What is expected
Your copy should begin at the line containing "Ajouter un commentaire" and end at the last line of the records; transcribe those lines exactly and leave out every picture.
****
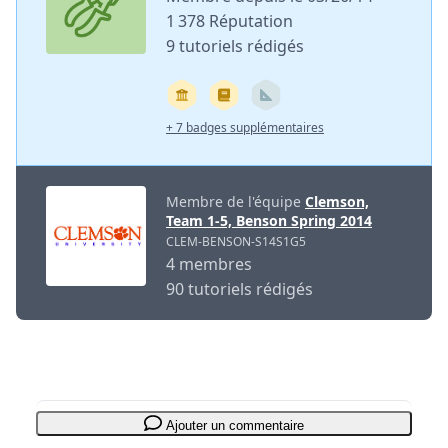
1 378 Réputation
9 tutoriels rédigés
+ 7 badges supplémentaires
Membre de l'équipe
Clemson,
Team 1-5, Benson Spring 2014
CLEM-BENSON-S14S1G5
4 membres
90 tutoriels rédigés
Ajouter un commentaire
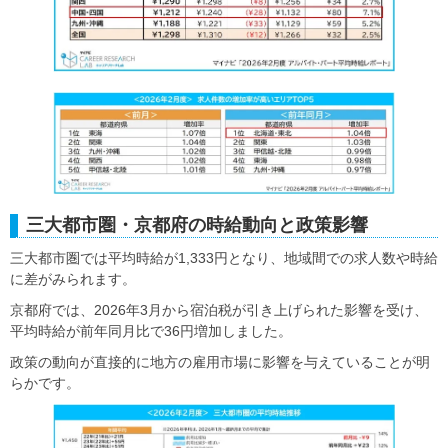
三大都市圏・京都府の時給動向と政策影響
三大都市圏では平均時給が1,333円となり、地域間での求人数や時給
に差がみられます。
京都府では、2026年3月から宿泊税が引き上げられた影響を受け、
平均時給が前年同月比で36円増加しました。
政策の動向が直接的に地方の雇用市場に影響を与えていることが明
らかです。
****
Task answer
Ajouter un commentaire
三大都市圏・京都府の時給動向と政策影響
三大都市圏では平均時給が1,333円となり、地域間での求人数や時給
に差がみられます。
京都府では、2026年3月から宿泊税が引き上げられた影響を受け、
平均時給が前年同月比で36円増加しました。
政策の動向が直接的に地方の雇用市場に影響を与えていることが明
らかです。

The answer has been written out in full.